AIM OF THE TASK -> Copy the records below word for word, with the same line breaks, and leave out the pictures.
::::
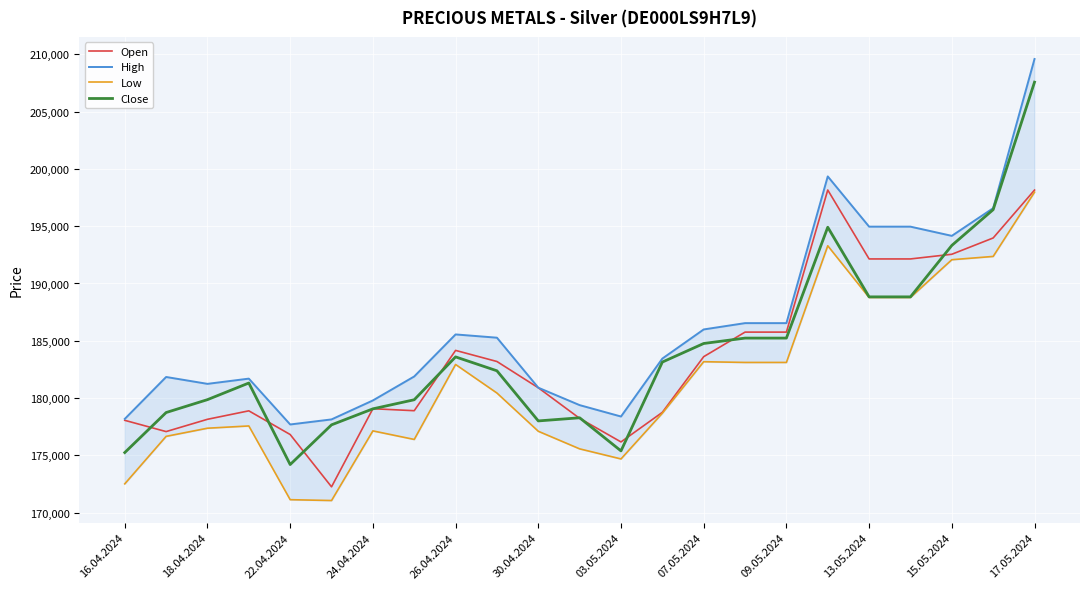

How many lines are shown in the chart?

4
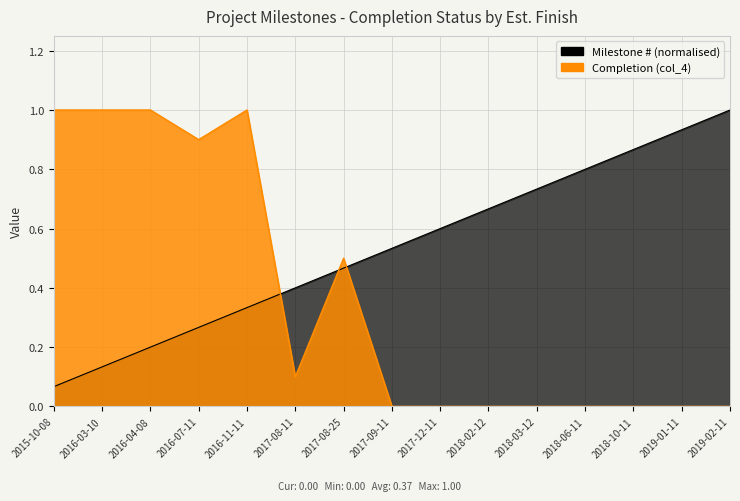

What is the spread (max minus min) of values at 2019-02-11?

1.0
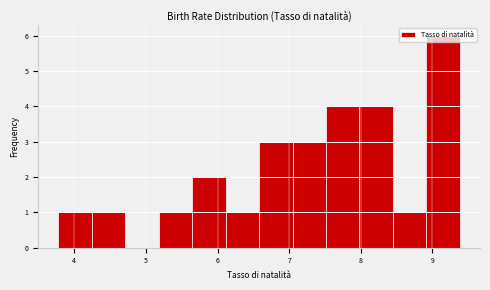

Reading left to right, transcribe this chart: for each bar, give the range it covers on the x-axis and its height. Neither the bar edges nor the heights are printed on the chart, so give them approximately, as read against the axes.

3.8 to 4.2: 1
4.2 to 4.7: 1
4.7 to 5.2: 0
5.2 to 5.6: 1
5.6 to 6.1: 2
6.1 to 6.6: 1
6.6 to 7.0: 3
7.0 to 7.5: 3
7.5 to 8.0: 4
8.0 to 8.4: 4
8.4 to 8.9: 1
8.9 to 9.4: 6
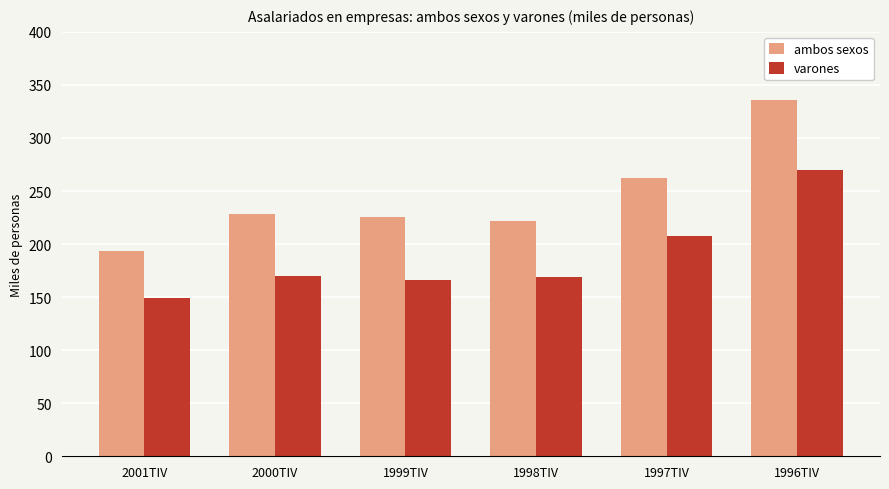

What is the total value across all series at 2001TIV?

342.9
::::
TASK OUTPUT ->
How many lines are shown in the chart?

4

What is the spread (max minus min) of values at 2019-02-11?

1.0

Reading left to right, transcribe this chart: for each bar, give the range it covers on the x-axis and its height. Neither the bar edges nor the heights are printed on the chart, so give them approximately, as read against the axes.

3.8 to 4.2: 1
4.2 to 4.7: 1
4.7 to 5.2: 0
5.2 to 5.6: 1
5.6 to 6.1: 2
6.1 to 6.6: 1
6.6 to 7.0: 3
7.0 to 7.5: 3
7.5 to 8.0: 4
8.0 to 8.4: 4
8.4 to 8.9: 1
8.9 to 9.4: 6

What is the total value across all series at 2001TIV?

342.9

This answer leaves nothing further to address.